For decades the Streptomyces lifecycle was considered to be well established, consisting of three developmental stages: vegetative hyphae, aerial hyphae, and spores. After the co-inoculation of Streptomyces venezuelae and the yeast Saccharomyces cerevisiae by Jones et al (1), a new form of Streptomyces growth was discovered and termed “Streptomyces Exploration”. In contrast to the canonically described stationary lifecycle, exploring cells are capable of passive rapid traversal across solid surfaces through the formation of non-branching vegetative hyphae. While the mechanisms behind exploration remain unknown, it is established that either depletion of glucose or the induction of alkaline conditions by volatile organic compounds can induce exploration.
The incident of exploration amongst Streptomyces remains to be investigated, however it was found that 19 of 200 temperate species were capable of this novel form of growth. We found that of 54 Antarctic Streptomyces spp. 22 were capable of exploration, suggesting that this could be a survival strategy adopted by microbes under extreme conditions.
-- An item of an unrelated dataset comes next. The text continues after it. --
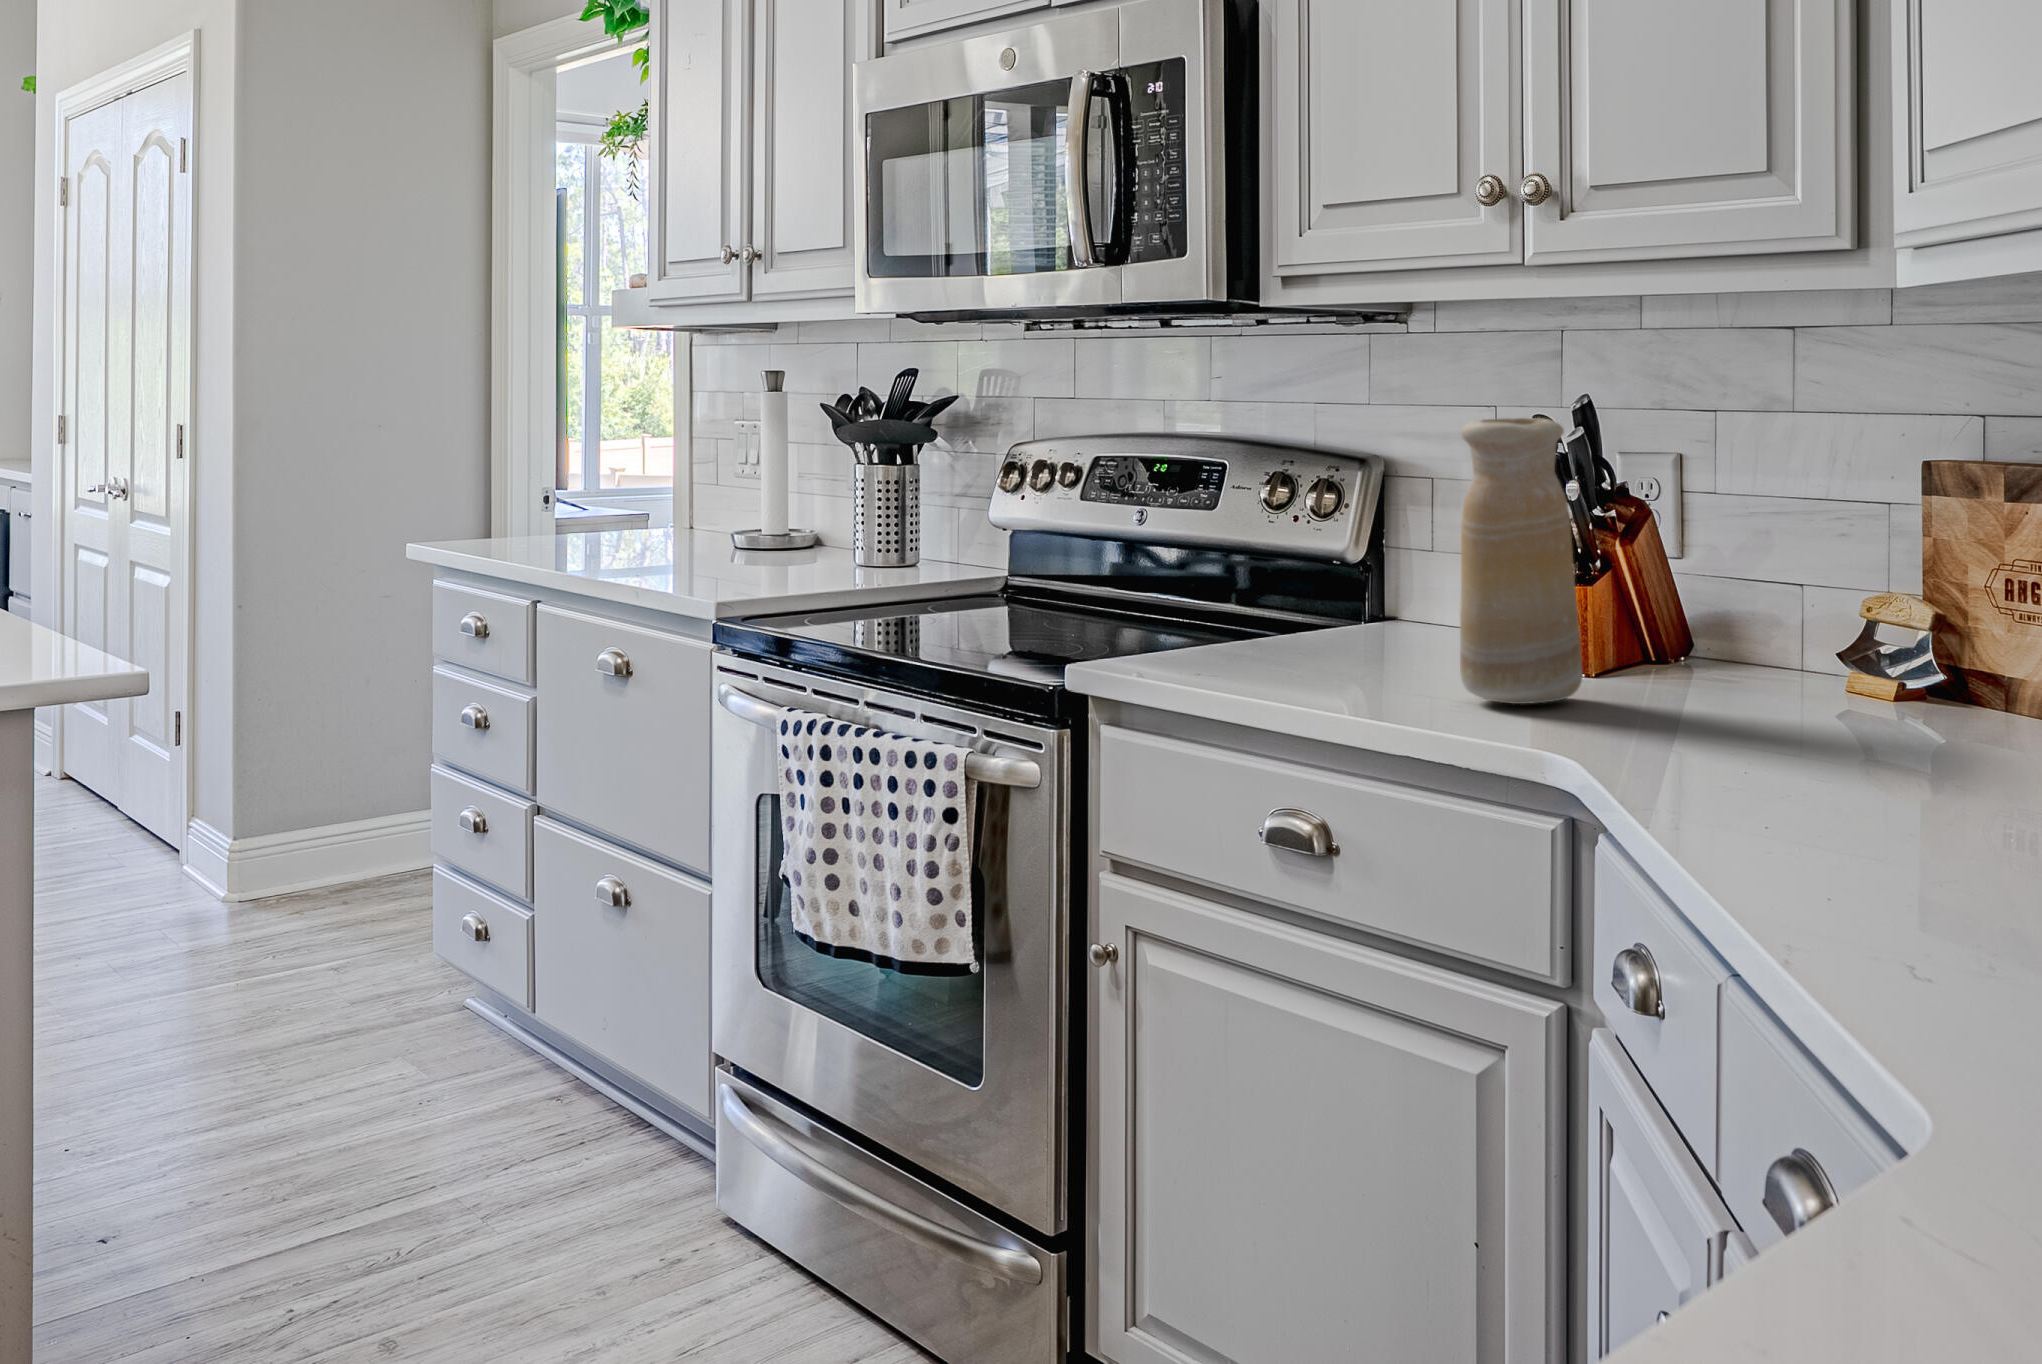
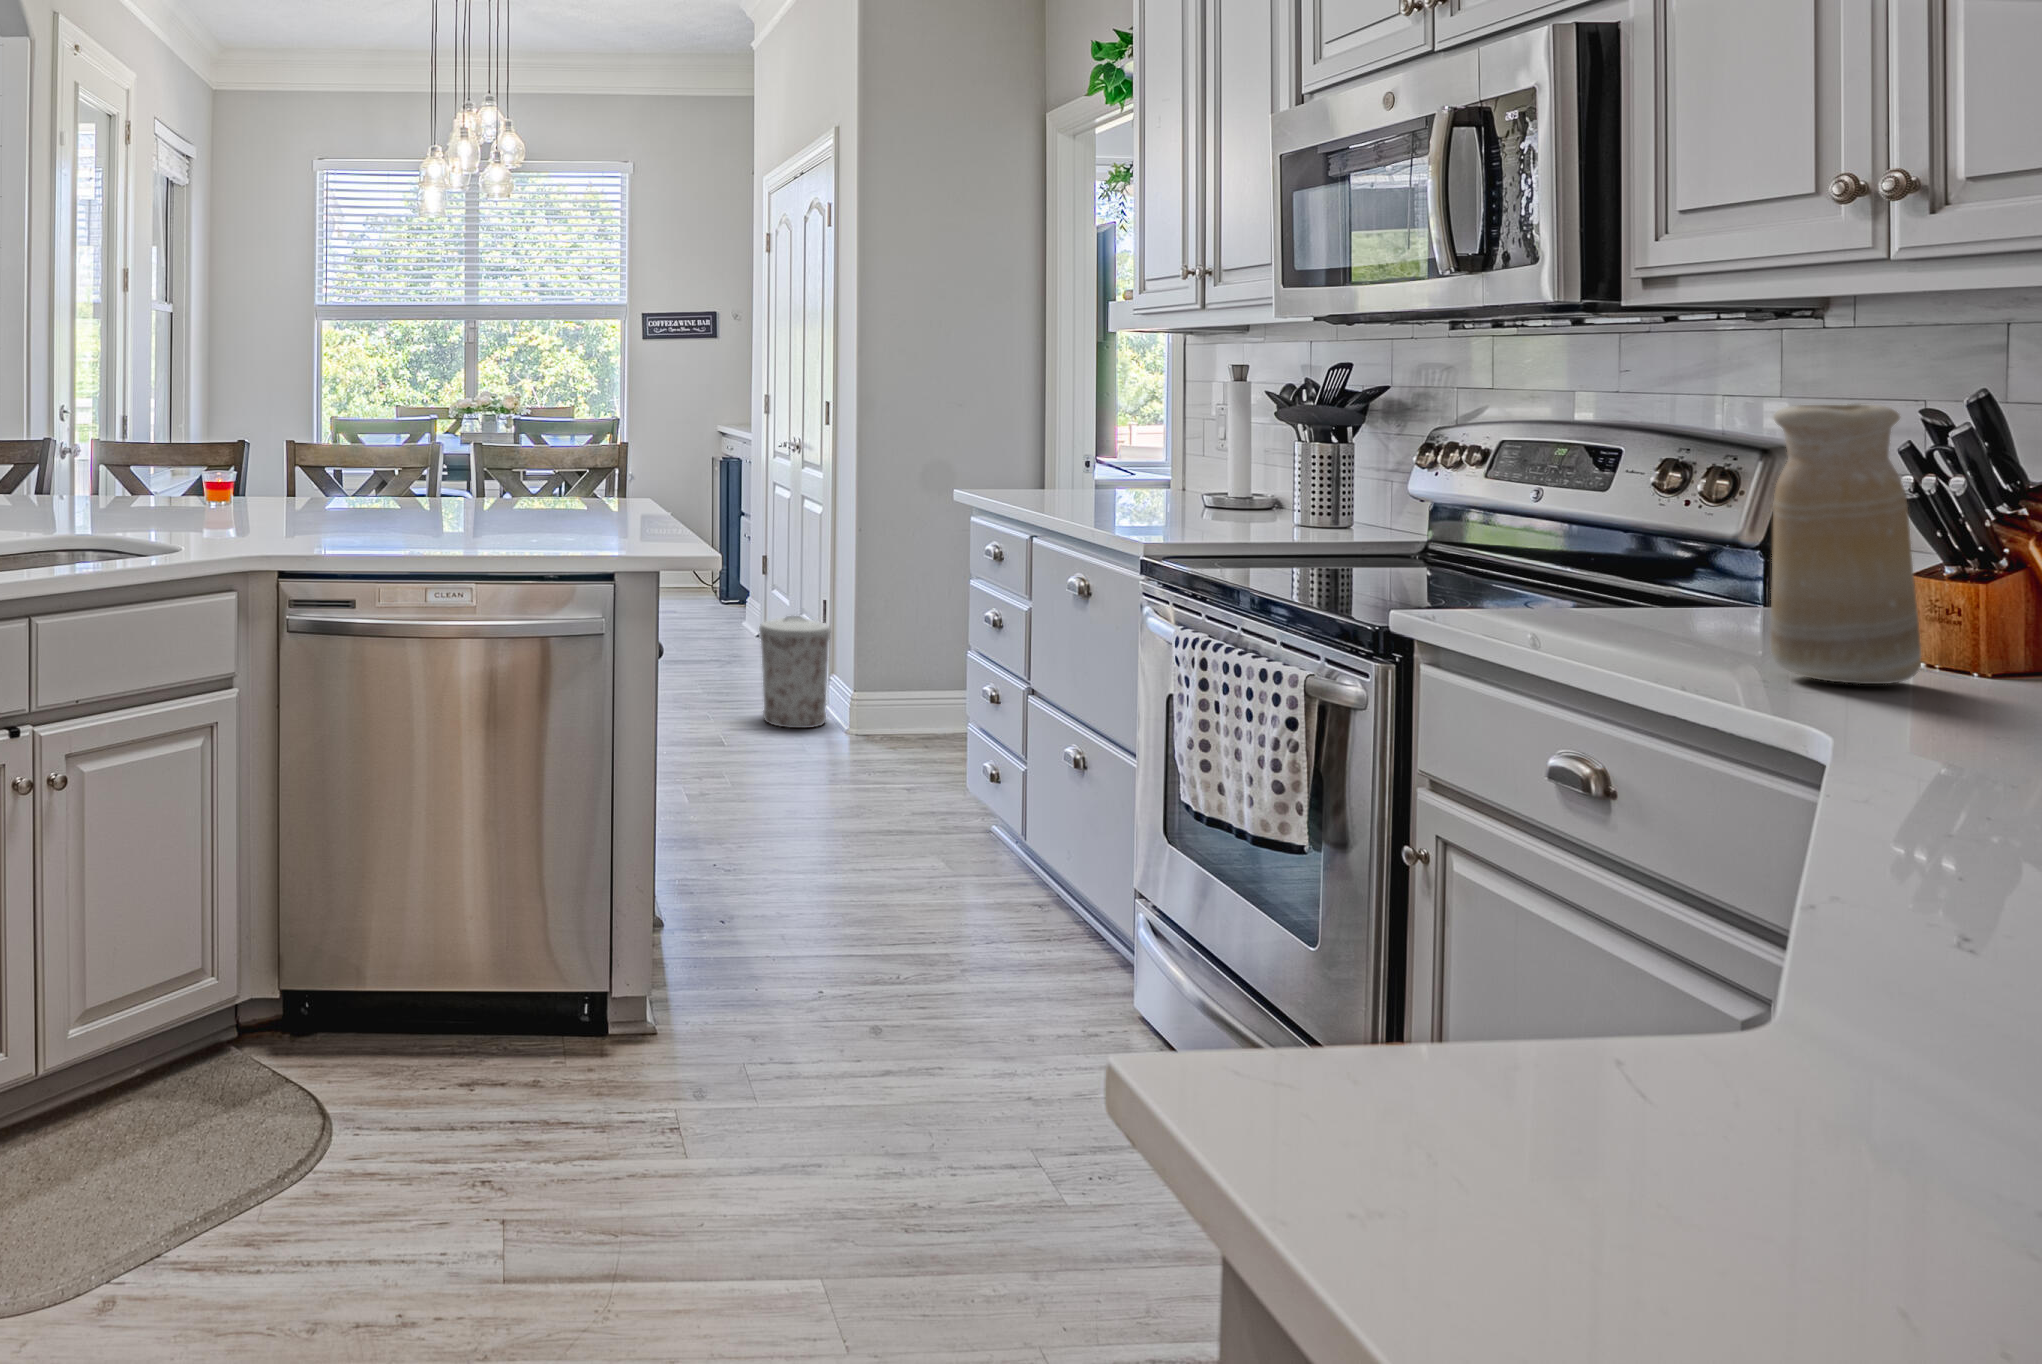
trash can: none [90,741,201,907] -> present [759,616,831,728]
While it is known that glucose can repress exploration, the role of glucose concentration on exploration had not been investigated. We observed a clear interaction between glucose concentration and the distance explored by two polar Streptomyces, S. lavandulae and S. polyantibiotics, suggesting there may be a critical minimal concentration of glucose that induces exploratory growth.
TMT-based proteomics analysis was conducted on exploring and stationary Streptomyces sp. INR7 colonies to examine the pathways associated with exploratory growth. Through comparison of relative abundances of proteins, we identified those associated with carbon catabolite repression (CCR) and the alkaline stress response and found a significant increase in expression of proteins involved in these processes. These include the CCR regulatory ROK family proteins and glucose kinases, and an alkaline associated increase in cytochrome c complex proteins.
Given the similarities between sliding motility and exploration, future work will be focused on identifying proteins associated with surfactant biosynthesis and transport to determine if surfactants play a role.